Quadruple speed skating world champion Brittany Bowe is favorite to win gold at the Beijing Olympics next month. She’s a powerhouse on skates and racked up 32 world championship medals as an inline skater before hitting the ice. Since switching to winter sports, she won a bronze medal at the PyeongChang Olympics in 2018 and broke the world record for the 1,000-meter sprint.
But a concussion in 2016 almost derailed it all. “I wasn’t even sure I could skate at all,” she said in a new interview with Team USA.
As with so many things in sports, women face a gender gap when it comes to concussions. Female athletes face a “significantly higher risk of head injury,” according to Nature. There is no consensus as to why, a fact that is not helped by the gender gap in medical research. Women are grossly under-represented in medical studies, which means that doctors often work with data from a population with vast physiological differences. Concussions are no different as most of the existing medical research has been done with male athletes. “We take all of this data, mostly studies on men; we apply them to women. It just has to change, ”said Michael Gray, a neuroscientist at the University of East Anglia. Nature. Early research and theories on why concussion outcomes differ in female athletes suggests everything from differences in brain structure to hormones to training styles.

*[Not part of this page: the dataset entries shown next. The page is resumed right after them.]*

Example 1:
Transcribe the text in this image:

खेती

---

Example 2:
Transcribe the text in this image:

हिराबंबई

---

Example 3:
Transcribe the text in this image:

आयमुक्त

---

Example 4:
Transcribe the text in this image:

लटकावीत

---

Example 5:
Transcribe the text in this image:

In addition to the higher risk of sustaining a concussion, women also experience disproportionate side effects, take longer to recover and often suffer from longer-term complications, research shows. And that’s exactly what happened to Bowe.

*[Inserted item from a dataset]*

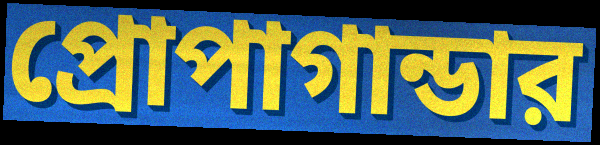
প্রোপাগান্ডার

In 2016, Bowe suffered a concussion after a collision in training. She was allowed to return to the ice after a few weeks, according to NBC Sports, but continued to experience lingering symptoms. “A number of challenges arose after my injury,” she wrote in an essay for Team USA in 2017. She had prolonged symptoms of vestibular dysfunction, which has symptoms such as dizziness, nausea, dizziness and problems with balance. Ultimately, she was diagnosed with post-concussion syndrome, which can last for months, according to the Mayo Clinic, and is more common in women.

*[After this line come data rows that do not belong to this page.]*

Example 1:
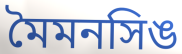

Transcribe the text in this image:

মৈমনসিঙ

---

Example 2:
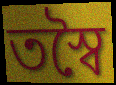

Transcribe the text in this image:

তস্বৈ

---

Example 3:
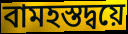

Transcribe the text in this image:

বামহস্তদ্বয়ে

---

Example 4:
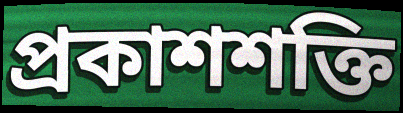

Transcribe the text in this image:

প্রকাশশক্তি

But Bowe also suffered from another less common complication of his concussion: Postural Orthostatic Tachycardia Syndrome (POTS). The condition has become an “intimidating part of my daily life,” Bowe wrote in 2017, and it ultimately forced her to cut her season short.
“I needed to be of service and to heal,” she wrote in the same essay. “I came home to Florida to escape the idea of ’pushing’ and giving my body the time it needed to repair itself… but in this case, coming home to Florida to take the time to heal itself. relaxing only made the dysfunction worse for me. There were days when I would walk outside to get some fresh air and after about 10 minutes of walking my heart rate was in the 140s and I almost passed out. Scared, frustrated and completely demoralized, I wasn’t sure returning to sport would even be an option for me.